Now, as you can probably gather, I am not at all clear how to theorise all this in terms of the previous discussion. But one idea which to me seems confluent with your sense of multiplicity, is that ‘many’ does not only refer to the hierarchically ordered different orichas, but to each oricha him/her self as well: each oricha is said to have many different ‘paths’ (caminos, often referred to in the Cuban literature as ‘avateres’). So one cannot speak of, say, Yamayá, other than in very general terms, because in each case she appears as a particular ‘camino’ of Yemayá, which has particular characteristics in terms of behaviour, likes and dislikes, age, proficiency in magic, etc. A very obvious point, then would be to say that what we have here is something like a ‘bundle theory’ of identity (re. the philosophical literature on tropes we spoke about). There is no identity of an oricha outside the characteristics associated with its various ‘paths’ –so, many predicates and no subject, as it were. This might be a starting-point for exploring how our common interest in multiplicity might be modulated in contrasting ways in Ifá and in Amazonia...

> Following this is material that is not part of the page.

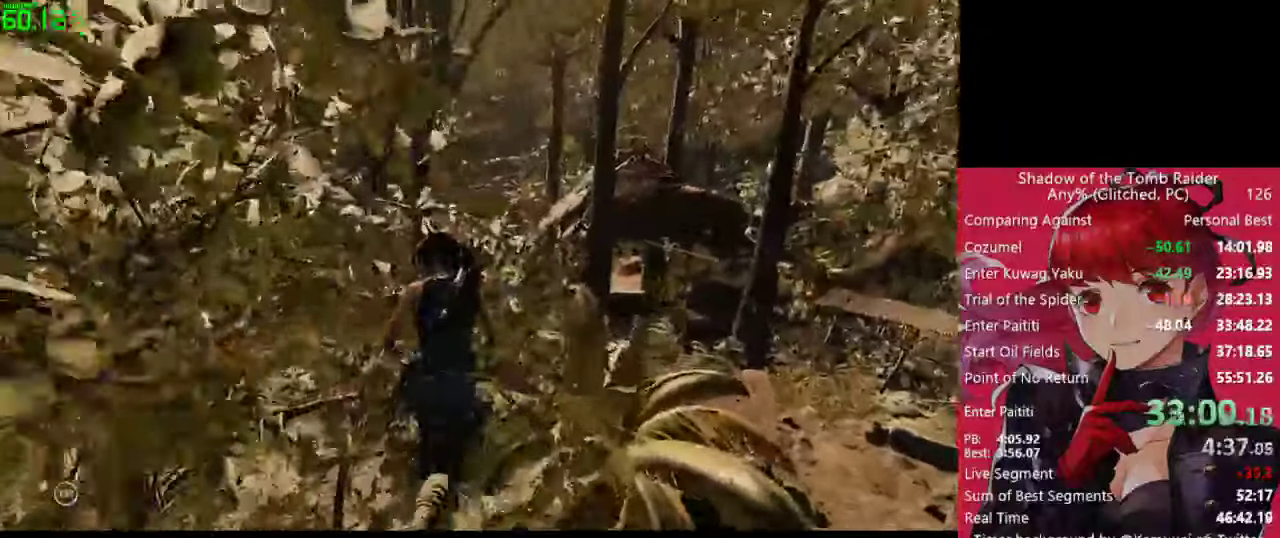
{"keys": ["w"], "mouse": [], "mouse_move": "still", "events": []}
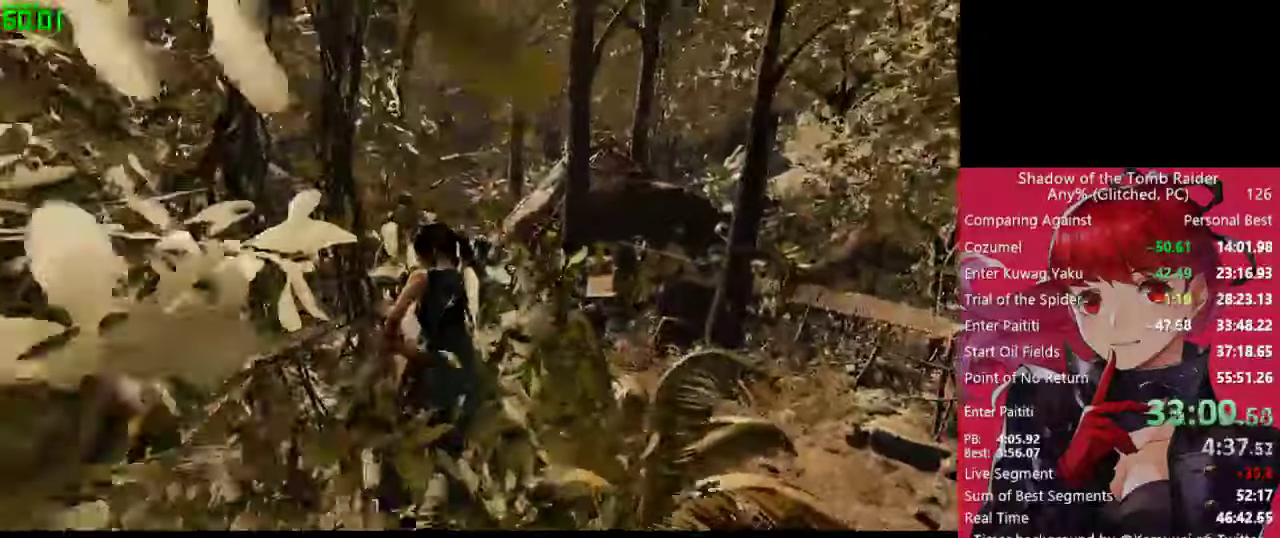
{"keys": ["w"], "mouse": [], "mouse_move": "up-right", "events": []}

The third area which really grabbed me in your paper was your fascinating aside about words (“it is the words of the xapirip? which augment our thoughts”, and your “if studious reason is the hallucination proper to whites, then writing is their shamanism”). For it seems to me that Kopenwa’s analogy between powder and words is actually spot on, in so far as words really are multiplicities, as are sentences (was it Quine who suggested sentences rather than words are the proper units of meaning?). It so happens that the project I’m ending up pursuing right now here in Cuba is a comparison of the different ways the babalawos’ ‘imagination’ is constituted by ‘reading’ Ifá (from the papers where myths and recipes are exchanged between initiates), teaching it in newly formed ‘schools’ (again, using notebooks etc.) and the ‘traditional’ way, which is to ‘speak Ifá’, i.e. long conversations babalawos have with each other in various contexts, which are basically something like knowledge contests. And the power of the word in this context is supreme, and to me very much worth exploring.